- _Data shown_

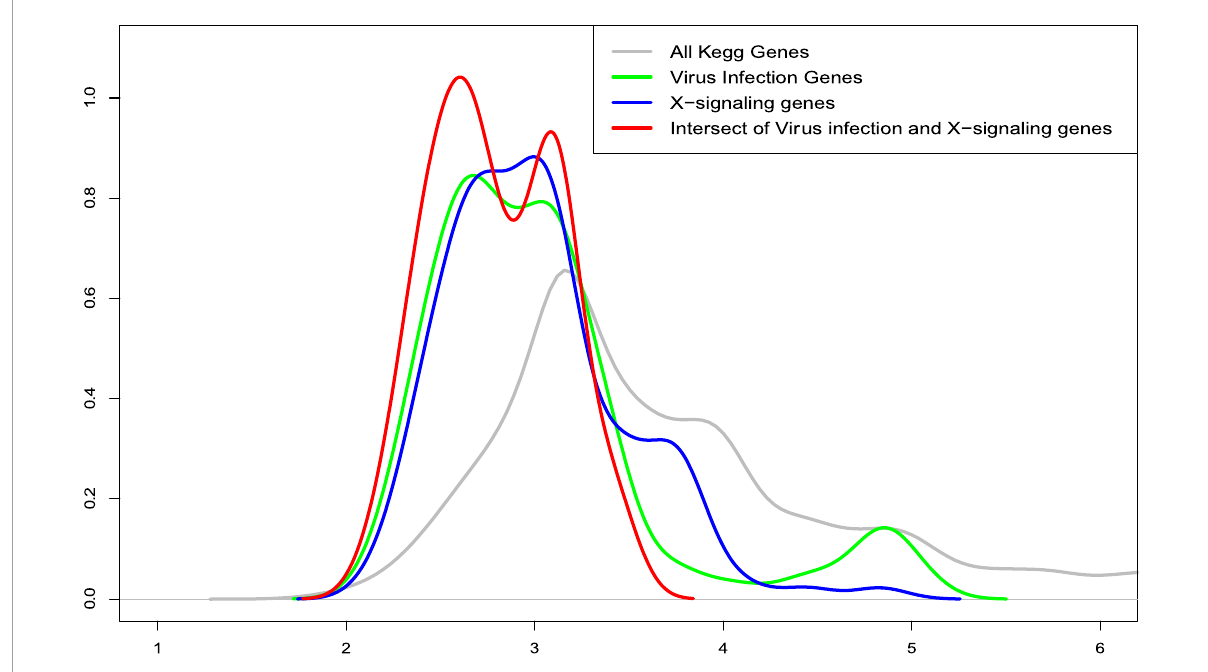
FIGURE6 The distribution of average shortest distance on the kyoto encyclopedia of genes and genomes (KEGG) signaling network between the upregulated genes in the inflammation related signaling pathways, including virus infection, immune response, and x-core signaling pathways to the apoptosis signaling genes. As seen, the inflammation signaling genes are much closer (see green, blue, and red) to the apoptosis genes compared with all other signaling genes (see gray lines). X -axis represents the shortest path distance; and y -axis is the density function.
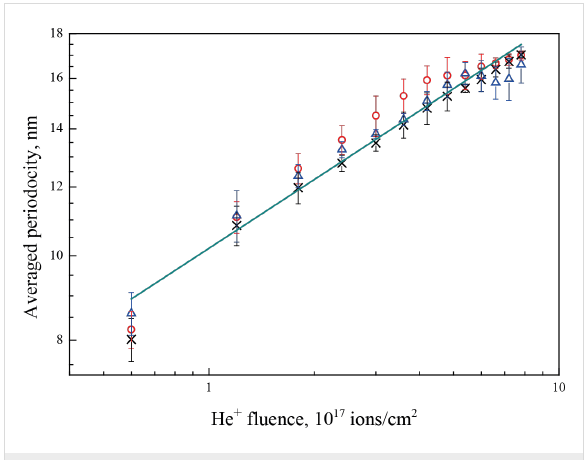
Figure 4: Dependence of the Au{111} average pattern periodicity on helium fluence for 15 keV (red circles), 25 keV (black crosses) and 35 keV (blue triangles) He +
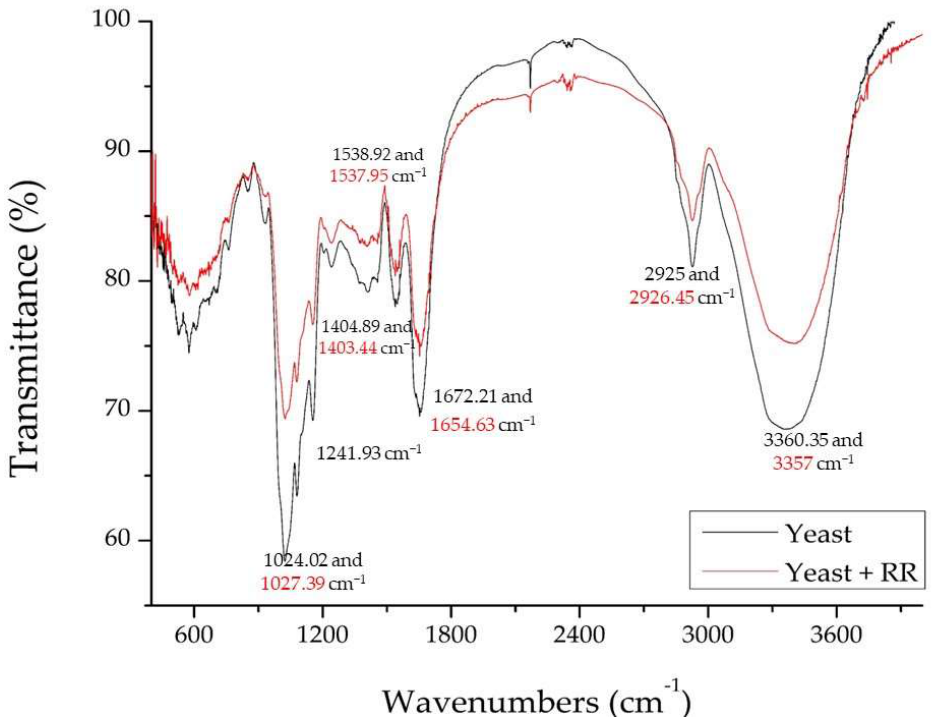
Figure 4. FTIR analysis for lyophilized yeast before and after RR dye adsorption .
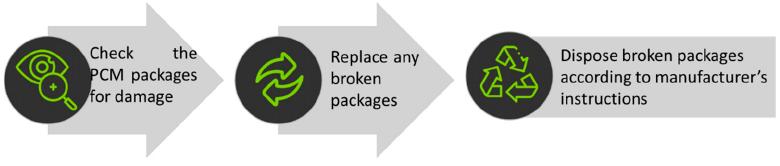
Figure 3. Inspection and disposable procedures for PCM packages.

- _Your task_
Gather each line of the listing containing the word "average" and show it.

- _Solution to the problem_
FIGURE6 The distribution of average shortest distance on the kyoto encyclopedia of genes and genomes (KEGG) signaling network between the upregulated genes in the inflammation related signaling pathways, including virus infection, immune response, and x-core signaling pathways to the apoptosis signaling genes. As seen, the inflammation signaling genes are much closer (see green, blue, and red) to the apoptosis genes compared with all other signaling genes (see gray lines). X -axis represents the shortest path distance; and y -axis is the density function.
Figure 4: Dependence of the Au{111} average pattern periodicity on helium fluence for 15 keV (red circles), 25 keV (black crosses) and 35 keV (blue triangles) He +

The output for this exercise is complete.